# Excerpts from a dataset
● ● ● ●
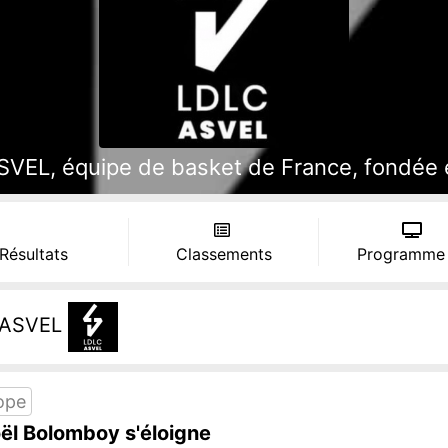
VEL, équipe de basket de France, fondée en
 Résultats
Classements
Programme
ASVEL
ope
ël Bolomboy s'éloigne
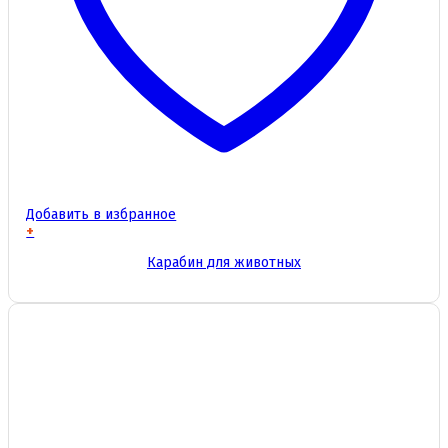
Добавить в избранное
+
Этот
Карабин для животных
товар
имеет
несколько
вариаций.
Опции
можно
выбрать
на
странице
товара.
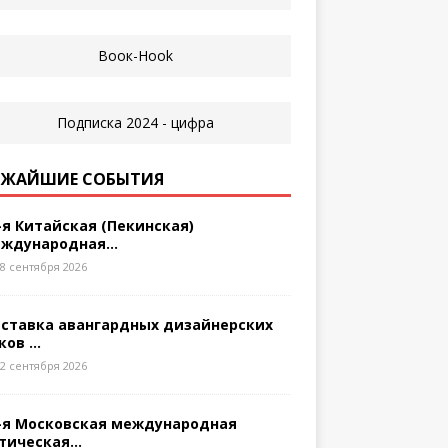
ЖАЙШИЕ СОБЫТИЯ
-я Китайская (Пекинская)
ждународная...
8 сентября 2026
ставка авангардных дизайнерских
ков ...
2 сентября 2026
-я Московская международная
тическая...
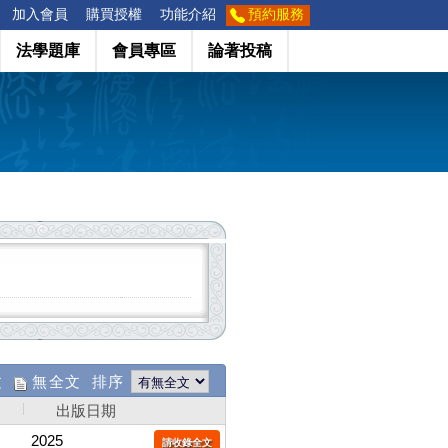
加入會員
購買授權
功能介紹
預約服務
法學題庫
會員專區
論著投稿
文
無全文 排序
出版日期
2025
請收錄全文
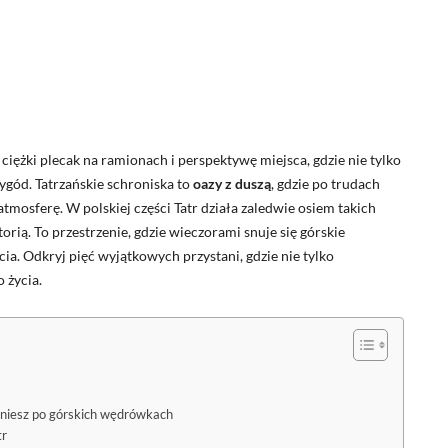
ężki plecak na ramionach i perspektywę miejsca, gdzie nie tylko
ygód. Tatrzańskie schroniska to
oazy z duszą
, gdzie po trudach
atmosferę. W polskiej części Tatr działa zaledwie osiem takich
orią. To przestrzenie, gdzie wieczorami snuje się górskie
ia. Odkryj pięć wyjątkowych przystani, gdzie nie tylko
 życia.
czniesz po górskich wędrówkach
tr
● ● ● ●
# Assignment
Set apart and copy each line of the records that holds the word "tylko".

# Exercise response
ężki plecak na ramionach i perspektywę miejsca, gdzie nie tylko
ia. Odkryj pięć wyjątkowych przystani, gdzie nie tylko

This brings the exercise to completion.